Nian, Si, and Guo review atomic-scale tribology of solid–solid interfaces, emphasizing why first-principles and atomistic models matter for explaining friction and interfacial phenomena. The abstract (extract) states that theoretical developments in atomic-scale tribology and classical first-principles treatments of friction are summarized; that potential energy surfaces (PES) built from first-principles calculations are especially useful to reveal mechanisms for atomic-scale solid sheets; and that literature on metal interfaces, tribochemistry, carbon-based solid lubricants, and 2H-MoS₂ is reviewed. Keywords listed in the extract include solid–solid interfaces, atomic-scale friction, first-principle calculation, and molecular dynamic simulation. The article is positioned as a survey rather than a single new benchmark study. The author affiliations in the extract point to Lanzhou Institute of Chemical Physics / Hubei University lubrication research groups, consistent with a China-centric snapshot of tribology modeling literature in the mid-2010s.

Methods

This article is a Tribology International survey of atomic-scale tribology for solid–solid interfaces: the authors summarize how first-principles and atomistic methods—including potential energy surfaces (PES) from DFT and large-scale MD—are used to interpret friction, interfacial chemistry, and lubrication mechanisms (accepted-manuscript PDF in corpus). The stated scope covers metal contacts, tribochemistry, carbon-based solid lubricants, and 2H-MoS₂-family lamellar lubricants, with bibliography-driven discussion of how cited works choose functionals, dispersion corrections, basis sets, k-meshes, supercells, and interatomic potentials; any numerical MD or DFT protocol (timestep, ensemble, thermostat, barostat, trajectory length) must be read from those primary sources rather than from Nian et al. as a single benchmark.

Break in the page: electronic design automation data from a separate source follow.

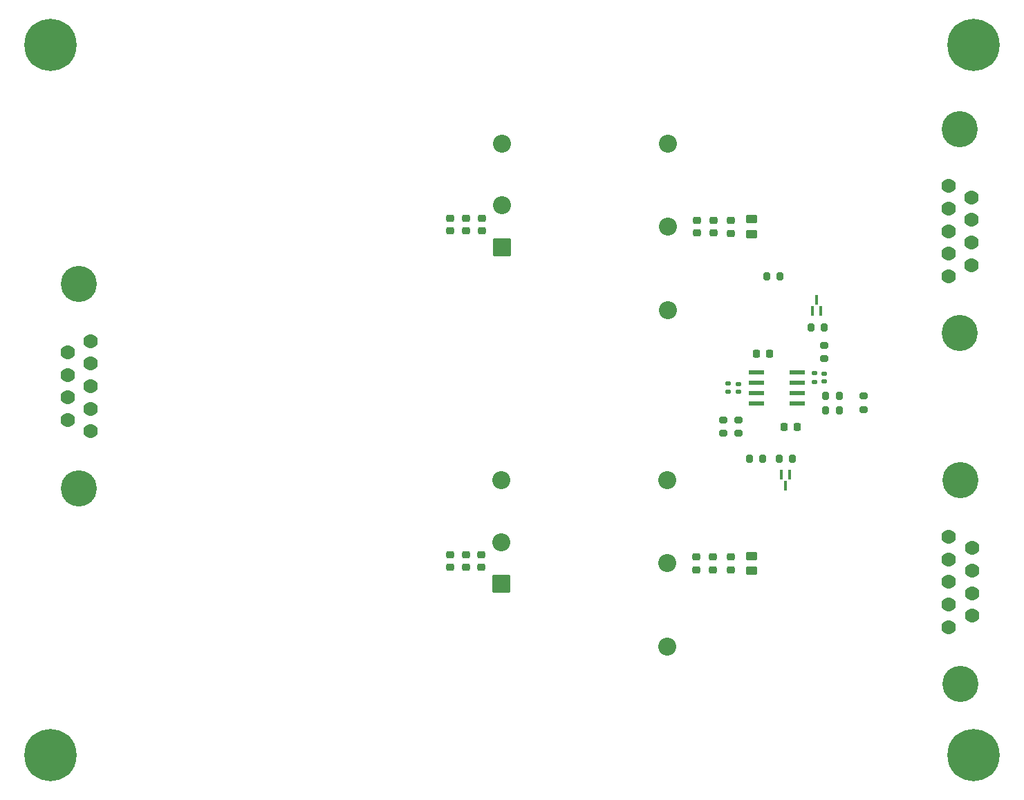
<source format=gbr>
%TF.GenerationSoftware,KiCad,Pcbnew,8.0.6*%
%TF.CreationDate,2025-05-16T11:43:59-04:00*%
%TF.ProjectId,PM5V_Telemetry_Cold_TPC,504d3556-5f54-4656-9c65-6d657472795f,rev?*%
%TF.SameCoordinates,Original*%
%TF.FileFunction,Soldermask,Bot*%
%TF.FilePolarity,Negative*%
%FSLAX46Y46*%
G04 Gerber Fmt 4.6, Leading zero omitted, Abs format (unit mm)*
G04 Created by KiCad (PCBNEW 8.0.6) date 2025-05-16 11:43:59*
%MOMM*%
%LPD*%
G01*
G04 APERTURE LIST*
G04 Aperture macros list*
%AMRoundRect*
0 Rectangle with rounded corners*
0 $1 Rounding radius*
0 $2 $3 $4 $5 $6 $7 $8 $9 X,Y pos of 4 corners*
0 Add a 4 corners polygon primitive as box body*
4,1,4,$2,$3,$4,$5,$6,$7,$8,$9,$2,$3,0*
0 Add four circle primitives for the rounded corners*
1,1,$1+$1,$2,$3*
1,1,$1+$1,$4,$5*
1,1,$1+$1,$6,$7*
1,1,$1+$1,$8,$9*
0 Add four rect primitives between the rounded corners*
20,1,$1+$1,$2,$3,$4,$5,0*
20,1,$1+$1,$4,$5,$6,$7,0*
20,1,$1+$1,$6,$7,$8,$9,0*
20,1,$1+$1,$8,$9,$2,$3,0*%
G04 Aperture macros list end*
%ADD10C,6.400000*%
%ADD11C,1.764000*%
%ADD12C,4.420000*%
%ADD13RoundRect,0.102000X1.000000X-1.000000X1.000000X1.000000X-1.000000X1.000000X-1.000000X-1.000000X0*%
%ADD14C,2.204000*%
%ADD15RoundRect,0.250000X0.450000X-0.262500X0.450000X0.262500X-0.450000X0.262500X-0.450000X-0.262500X0*%
%ADD16RoundRect,0.200000X0.275000X-0.200000X0.275000X0.200000X-0.275000X0.200000X-0.275000X-0.200000X0*%
%ADD17R,1.981200X0.558800*%
%ADD18RoundRect,0.200000X0.200000X0.275000X-0.200000X0.275000X-0.200000X-0.275000X0.200000X-0.275000X0*%
%ADD19RoundRect,0.140000X0.170000X-0.140000X0.170000X0.140000X-0.170000X0.140000X-0.170000X-0.140000X0*%
%ADD20RoundRect,0.225000X0.250000X-0.225000X0.250000X0.225000X-0.250000X0.225000X-0.250000X-0.225000X0*%
%ADD21R,0.350800X1.161200*%
%ADD22RoundRect,0.225000X0.225000X0.250000X-0.225000X0.250000X-0.225000X-0.250000X0.225000X-0.250000X0*%
%ADD23RoundRect,0.225000X-0.225000X-0.250000X0.225000X-0.250000X0.225000X0.250000X-0.225000X0.250000X0*%
%ADD24RoundRect,0.135000X0.185000X-0.135000X0.185000X0.135000X-0.185000X0.135000X-0.185000X-0.135000X0*%
%ADD25RoundRect,0.200000X-0.200000X-0.275000X0.200000X-0.275000X0.200000X0.275000X-0.200000X0.275000X0*%
G04 APERTURE END LIST*
D10*
%TO.C,H3*%
X208000000Y-33000000D03*
%TD*%
%TO.C,H1*%
X95000000Y-33000000D03*
%TD*%
D11*
%TO.C,J1*%
X99920000Y-69275000D03*
X99920000Y-72045000D03*
X99920000Y-74815000D03*
X99920000Y-77585000D03*
X99920000Y-80355000D03*
X97080000Y-70660000D03*
X97080000Y-73430000D03*
X97080000Y-76200000D03*
X97080000Y-78970000D03*
D12*
X98500000Y-62315000D03*
X98500000Y-87315000D03*
%TD*%
D10*
%TO.C,H2*%
X95000000Y-120000000D03*
%TD*%
D11*
%TO.C,J2*%
X204940000Y-61360000D03*
X204940000Y-58590000D03*
X204940000Y-55820000D03*
X204940000Y-53050000D03*
X204940000Y-50280000D03*
X207780000Y-59975000D03*
X207780000Y-57205000D03*
X207780000Y-54435000D03*
X207780000Y-51665000D03*
D12*
X206360000Y-68320000D03*
X206360000Y-43320000D03*
%TD*%
D10*
%TO.C,H4*%
X208000000Y-120000000D03*
%TD*%
D13*
%TO.C,U2*%
X150235600Y-99020000D03*
D14*
X150235600Y-93920000D03*
X170535600Y-106720000D03*
X170535600Y-96520000D03*
X170535600Y-86320000D03*
X150235600Y-86320000D03*
%TD*%
D13*
%TO.C,U1*%
X150268100Y-57775000D03*
D14*
X150268100Y-52675000D03*
X170568100Y-65475000D03*
X170568100Y-55275000D03*
X170568100Y-45075000D03*
X150268100Y-45075000D03*
%TD*%
D11*
%TO.C,J3*%
X204980000Y-104350000D03*
X204980000Y-101580000D03*
X204980000Y-98810000D03*
X204980000Y-96040000D03*
X204980000Y-93270000D03*
X207820000Y-102965000D03*
X207820000Y-100195000D03*
X207820000Y-97425000D03*
X207820000Y-94655000D03*
D12*
X206400000Y-111310000D03*
X206400000Y-86310000D03*
%TD*%
D15*
%TO.C,R8*%
X180825600Y-97437499D03*
X180825600Y-95612499D03*
%TD*%
D16*
%TO.C,R18*%
X177358100Y-80605000D03*
X177358100Y-78955000D03*
%TD*%
D17*
%TO.C,U3*%
X186401900Y-73145000D03*
X186401900Y-74415000D03*
X186401900Y-75685000D03*
X186401900Y-76955000D03*
X181474300Y-76955000D03*
X181474300Y-75685000D03*
X181474300Y-74415000D03*
X181474300Y-73145000D03*
%TD*%
D18*
%TO.C,R13*%
X191588100Y-76030000D03*
X189938100Y-76030000D03*
%TD*%
D19*
%TO.C,C23*%
X189728100Y-74230000D03*
X189728100Y-73270000D03*
%TD*%
%TO.C,R19*%
X179228100Y-75490000D03*
X179228100Y-74530000D03*
%TD*%
D20*
%TO.C,C15*%
X147755600Y-97000001D03*
X147755600Y-95450001D03*
%TD*%
%TO.C,C5*%
X147788100Y-55755000D03*
X147788100Y-54205000D03*
%TD*%
%TO.C,C17*%
X174095600Y-97299999D03*
X174095600Y-95749999D03*
%TD*%
D21*
%TO.C,M1*%
X189328099Y-65605000D03*
X188328101Y-65605000D03*
X188828100Y-64255000D03*
%TD*%
D22*
%TO.C,C21*%
X183013100Y-70810000D03*
X181463100Y-70810000D03*
%TD*%
D21*
%TO.C,M2*%
X184508101Y-85635000D03*
X185508099Y-85635000D03*
X185008100Y-86985000D03*
%TD*%
D23*
%TO.C,C22*%
X184843100Y-79780000D03*
X186393100Y-79780000D03*
%TD*%
D16*
%TO.C,R20*%
X179238100Y-80610000D03*
X179238100Y-78960000D03*
%TD*%
D20*
%TO.C,C7*%
X176178100Y-56055000D03*
X176178100Y-54505000D03*
%TD*%
D16*
%TO.C,R9*%
X189738100Y-71475000D03*
X189738100Y-69825000D03*
%TD*%
D15*
%TO.C,R2*%
X180858100Y-56192500D03*
X180858100Y-54367500D03*
%TD*%
D20*
%TO.C,C4*%
X145898100Y-55760000D03*
X145898100Y-54210000D03*
%TD*%
%TO.C,C8*%
X178338100Y-56075000D03*
X178338100Y-54525000D03*
%TD*%
D16*
%TO.C,R17*%
X194598100Y-77675000D03*
X194598100Y-76025000D03*
%TD*%
D20*
%TO.C,C14*%
X145865600Y-97005001D03*
X145865600Y-95455001D03*
%TD*%
D24*
%TO.C,R12*%
X188588100Y-74270000D03*
X188588100Y-73250000D03*
%TD*%
D25*
%TO.C,R15*%
X180593100Y-83700000D03*
X182243100Y-83700000D03*
%TD*%
D20*
%TO.C,C18*%
X176145600Y-97299999D03*
X176145600Y-95749999D03*
%TD*%
%TO.C,C19*%
X178305600Y-97319999D03*
X178305600Y-95769999D03*
%TD*%
%TO.C,C3*%
X143928100Y-55755000D03*
X143928100Y-54205000D03*
%TD*%
%TO.C,C6*%
X174128100Y-56055000D03*
X174128100Y-54505000D03*
%TD*%
%TO.C,C13*%
X143895600Y-97000001D03*
X143895600Y-95450001D03*
%TD*%
D18*
%TO.C,R11*%
X184323100Y-61370000D03*
X182673100Y-61370000D03*
%TD*%
D25*
%TO.C,R16*%
X184193100Y-83700000D03*
X185843100Y-83700000D03*
%TD*%
%TO.C,R14*%
X189928100Y-77790000D03*
X191578100Y-77790000D03*
%TD*%
D19*
%TO.C,C24*%
X177958100Y-75480000D03*
X177958100Y-74520000D03*
%TD*%
D18*
%TO.C,R10*%
X189753100Y-67640000D03*
X188103100Y-67640000D03*
%TD*%
M02*

</source>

MD / DFT as one new unified simulation campaign in this review: N/A — the review does not define one canonical production protocol for this knowledge base to echo.

Findings

The review synthesizes PES-centered views of friction and atomistic (including MD) accounts of tribochemistry, with thematic coverage (per the abstract) of metallic contacts, carbon solid lubricants, MoS₂-family lamellar lubrication, and related tribochemical mechanisms. Comparisons are literature-to-literature (and to experiment only where cited primary studies provide data), not a new unified dataset from Nian et al. Sensitivity in the surveyed literature commonly involves temperature, load, coverage, and interfacial chemistry. Limitations: survey breadth trades against depth on any one material stack; disagreements among sources are left to the cited literature. Because the local p1–2 extract ends at keywords, fine-grained section summaries should be taken from the full PDF (preferably the version-of-record Tribology International article when available rather than this accepted-manuscript file).

Limitations

Accepted-manuscript status means pagination and copyediting may differ from the final Tribology International issue. Breadth trades against depth on any one material system. The corpus filename uses “Treibology” (typo) but the journal venue and DOI identify the correct publication.

Relevance to group

Context for tribology, interface simulation, and 2D lubricants adjacent to ReaxFF oxidation and mechanochemistry applications elsewhere in the wiki.